**EXERCISE**
In the answer, give only the lines from the one containing "long : 300x60px" to the end of the listing below, each reproduced word for word.

**INPUT MATERIAL**

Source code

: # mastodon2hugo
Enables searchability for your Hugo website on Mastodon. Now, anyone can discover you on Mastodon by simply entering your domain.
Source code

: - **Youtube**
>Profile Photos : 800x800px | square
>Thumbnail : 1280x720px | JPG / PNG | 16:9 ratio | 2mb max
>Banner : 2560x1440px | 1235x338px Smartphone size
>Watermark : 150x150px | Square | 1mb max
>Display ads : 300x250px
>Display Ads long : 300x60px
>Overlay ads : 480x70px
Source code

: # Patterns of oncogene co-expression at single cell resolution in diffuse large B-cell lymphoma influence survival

**EXERCISE OUTPUT**
>Display Ads long : 300x60px
>Overlay ads : 480x70px
Source code

: # Patterns of oncogene co-expression at single cell resolution in diffuse large B-cell lymphoma influence survival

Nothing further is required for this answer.